Par , publié le 11 juin 2023

“Extrêmement ambitieux” voire un “peu fou”, Mattias Astrom, respectivement interrogé par Reuters et Sifted, reste lucide devant le colossal projet dans lequel il vient de se lancer. Et pour cause, l’entrepreneur suédois se rêve en véritable rival des géants américains sur le marché du cloud d’infrastructures en Europe. La semaine dernière, sa nouvelle start-up, baptisée Evroc, a officialisé une levée de fonds en amorçage de 13 millions d’euros. Une simple première étape, avant de viser beaucoup plus haut. Au cours des deux prochaines années, Mattias Astrom ambitionne en effet de récolter pas moins de trois milliards d’euros. Cette somme doit lui permettre de construire ses deux premiers data centers “hyperscale” sur le continent, comprenant chacun plus de 100.000 serveurs.

Domination américaine – Le défi semble immense, tant Amazon Web Services, Microsoft et Google dominent le secteur en Europe. Selon les estimations du cabinet Synergy, ils cumulent une part de marché proche des 75%. Celle des acteurs européens, comme le français OVHcloud ou l’allemand T Systems, filiale de l’opérateur Deutsche Telekom, a été divisée par deux en cinq ans, tombant à seulement 13%. Ces groupes ont été pénalisés par une force de frappe financière insuffisante pour suivre le rythme des géants américains, qui ont investi des dizaines de milliards de dollars pour accroître leur implantation géographique. Mais aussi, selon Mattias Astrom, par un manque d’ambition, hérité d’une culture plus traditionnelle qui ne repose pas sur le capital-risque.
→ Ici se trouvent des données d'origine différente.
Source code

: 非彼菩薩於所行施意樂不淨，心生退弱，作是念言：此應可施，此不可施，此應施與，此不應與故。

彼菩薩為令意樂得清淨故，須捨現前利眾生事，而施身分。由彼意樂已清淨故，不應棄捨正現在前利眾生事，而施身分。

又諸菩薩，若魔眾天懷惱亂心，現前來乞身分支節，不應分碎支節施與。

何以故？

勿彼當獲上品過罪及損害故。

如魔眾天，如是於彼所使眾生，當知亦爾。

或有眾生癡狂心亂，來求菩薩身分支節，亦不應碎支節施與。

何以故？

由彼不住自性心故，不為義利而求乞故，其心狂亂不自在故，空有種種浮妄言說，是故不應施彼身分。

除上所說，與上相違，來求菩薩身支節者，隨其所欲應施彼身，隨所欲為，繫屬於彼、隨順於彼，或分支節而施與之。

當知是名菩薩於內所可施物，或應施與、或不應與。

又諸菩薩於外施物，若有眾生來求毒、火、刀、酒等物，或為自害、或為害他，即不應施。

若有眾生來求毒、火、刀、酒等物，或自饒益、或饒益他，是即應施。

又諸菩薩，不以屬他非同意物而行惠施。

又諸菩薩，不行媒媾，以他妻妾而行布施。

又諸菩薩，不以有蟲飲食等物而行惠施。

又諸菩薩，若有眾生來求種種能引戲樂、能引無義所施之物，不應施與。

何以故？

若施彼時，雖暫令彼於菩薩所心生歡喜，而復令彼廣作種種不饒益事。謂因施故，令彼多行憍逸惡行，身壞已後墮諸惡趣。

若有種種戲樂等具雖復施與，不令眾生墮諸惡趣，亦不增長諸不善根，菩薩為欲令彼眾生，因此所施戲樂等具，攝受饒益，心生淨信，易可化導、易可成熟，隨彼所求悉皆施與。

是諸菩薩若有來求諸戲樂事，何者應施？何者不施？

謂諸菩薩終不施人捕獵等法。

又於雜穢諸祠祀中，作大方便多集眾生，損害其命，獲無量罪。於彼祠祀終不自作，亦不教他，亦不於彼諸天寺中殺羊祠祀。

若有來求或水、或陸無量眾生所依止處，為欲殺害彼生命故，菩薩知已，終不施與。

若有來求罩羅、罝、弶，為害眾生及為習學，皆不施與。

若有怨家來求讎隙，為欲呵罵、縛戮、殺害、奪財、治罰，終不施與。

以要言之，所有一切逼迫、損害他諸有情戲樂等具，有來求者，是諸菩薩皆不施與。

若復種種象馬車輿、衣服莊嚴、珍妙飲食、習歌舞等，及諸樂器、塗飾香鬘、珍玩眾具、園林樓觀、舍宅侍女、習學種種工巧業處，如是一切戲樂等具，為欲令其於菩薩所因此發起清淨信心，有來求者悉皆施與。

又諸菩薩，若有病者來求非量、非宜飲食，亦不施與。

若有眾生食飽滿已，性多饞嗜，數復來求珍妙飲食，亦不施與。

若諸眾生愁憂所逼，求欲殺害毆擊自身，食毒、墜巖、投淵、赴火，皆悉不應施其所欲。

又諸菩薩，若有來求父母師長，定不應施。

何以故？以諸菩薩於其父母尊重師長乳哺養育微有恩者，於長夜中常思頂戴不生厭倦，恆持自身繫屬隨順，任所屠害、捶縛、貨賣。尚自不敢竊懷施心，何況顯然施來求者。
Échelle – Pour réussir là où les autres ont échoué, l’entrepreneur voit grand d’entrée de jeu. Il veut bâtir “le premier cloud véritablement hyperscale en Europe”, pensé dès le départ pour atteindre une échelle lui permettant de rivaliser avec les leaders américains en Europe. Evroc prévoit de lancer un premier programme pilote l’an prochain dans la région de Stockholm. Puis, de construire ses deux premiers data centers en 2025, l’un au nord du continent, l’autre au sud. D’ici à 2028, la start-up espère ouvrir huit centres de données et trois centres de recherche et de développement dans l’Union européenne. Mattias Astrom souhaite aussi recruter 3.000 personnes. “Nous allons avoir besoin de lever continuellement des fonds au cours des cinq prochaines années”, explique-t-il.

Subventions – Si le marché est déjà mature, un segment reste encore peu exploité en Europe: celui du cloud souverain, permettant notamment de rester à l’abri du Cloud Act américain, une législation qui autorise Washington à réclamer des données hébergées chez les groupes américains. Evroc vise ainsi toutes les administrations et les entreprises, en particulier dans la finance, la santé ou la défense, qui n’ont pas encore migré vers le cloud, faute d’offre souveraine répondant véritablement à leurs besoins. La start-up compte également sur ce positionnement pour récupérer des subventions publiques, qui doivent compléter ses futures levées de fonds. Une fois lancée, son offre devrait se retrouver en concurrence avec les plateformes dites de “cloud de confiance”,  bâties autour des géants américains.